=== The task ===
Can you edit the rows below so that "Social Proof" becomes "Herd Behavior" and nothing else changes? Leave the pictures out of your version.

[Items from a dataset]

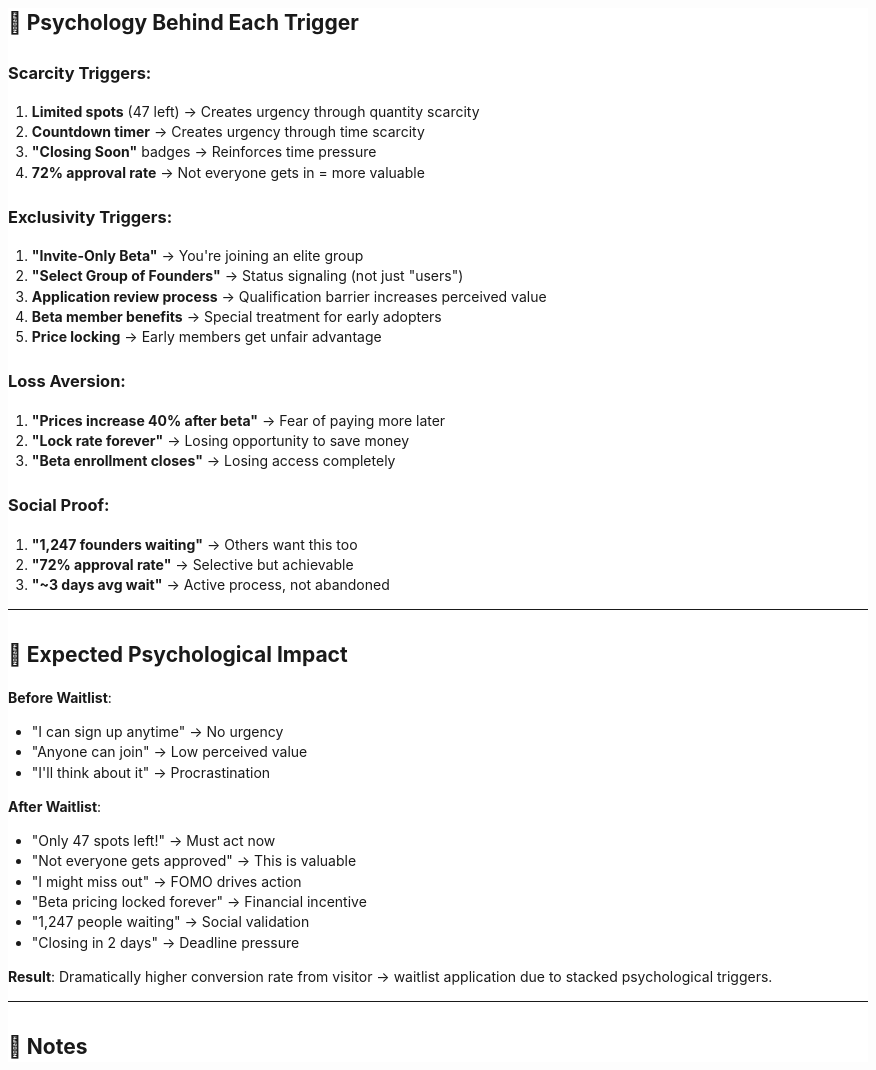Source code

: 
## 🧠 Psychology Behind Each Trigger

### Scarcity Triggers:
1. **Limited spots** (47 left) → Creates urgency through quantity scarcity
2. **Countdown timer** → Creates urgency through time scarcity
3. **"Closing Soon"** badges → Reinforces time pressure
4. **72% approval rate** → Not everyone gets in = more valuable

### Exclusivity Triggers:
1. **"Invite-Only Beta"** → You're joining an elite group
2. **"Select Group of Founders"** → Status signaling (not just "users")
3. **Application review process** → Qualification barrier increases perceived value
4. **Beta member benefits** → Special treatment for early adopters
5. **Price locking** → Early members get unfair advantage

### Loss Aversion:
1. **"Prices increase 40% after beta"** → Fear of paying more later
2. **"Lock rate forever"** → Losing opportunity to save money
3. **"Beta enrollment closes"** → Losing access completely

### Social Proof:
1. **"1,247 founders waiting"** → Others want this too
2. **"72% approval rate"** → Selective but achievable
3. **"~3 days avg wait"** → Active process, not abandoned

---

## 🎯 Expected Psychological Impact

**Before Waitlist**:
- "I can sign up anytime" → No urgency
- "Anyone can join" → Low perceived value
- "I'll think about it" → Procrastination

**After Waitlist**:
- "Only 47 spots left!" → Must act now
- "Not everyone gets approved" → This is valuable
- "I might miss out" → FOMO drives action
- "Beta pricing locked forever" → Financial incentive
- "1,247 people waiting" → Social validation
- "Closing in 2 days" → Deadline pressure

**Result**: Dramatically higher conversion rate from visitor → waitlist application due to stacked psychological triggers.

---

## 📌 Notes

=== Finished task ===
Source code

: 
## 🧠 Psychology Behind Each Trigger

### Scarcity Triggers:
1. **Limited spots** (47 left) → Creates urgency through quantity scarcity
2. **Countdown timer** → Creates urgency through time scarcity
3. **"Closing Soon"** badges → Reinforces time pressure
4. **72% approval rate** → Not everyone gets in = more valuable

### Exclusivity Triggers:
1. **"Invite-Only Beta"** → You're joining an elite group
2. **"Select Group of Founders"** → Status signaling (not just "users")
3. **Application review process** → Qualification barrier increases perceived value
4. **Beta member benefits** → Special treatment for early adopters
5. **Price locking** → Early members get unfair advantage

### Loss Aversion:
1. **"Prices increase 40% after beta"** → Fear of paying more later
2. **"Lock rate forever"** → Losing opportunity to save money
3. **"Beta enrollment closes"** → Losing access completely

### Herd Behavior:
1. **"1,247 founders waiting"** → Others want this too
2. **"72% approval rate"** → Selective but achievable
3. **"~3 days avg wait"** → Active process, not abandoned

---

## 🎯 Expected Psychological Impact

**Before Waitlist**:
- "I can sign up anytime" → No urgency
- "Anyone can join" → Low perceived value
- "I'll think about it" → Procrastination

**After Waitlist**:
- "Only 47 spots left!" → Must act now
- "Not everyone gets approved" → This is valuable
- "I might miss out" → FOMO drives action
- "Beta pricing locked forever" → Financial incentive
- "1,247 people waiting" → Social validation
- "Closing in 2 days" → Deadline pressure

**Result**: Dramatically higher conversion rate from visitor → waitlist application due to stacked psychological triggers.

---

## 📌 Notes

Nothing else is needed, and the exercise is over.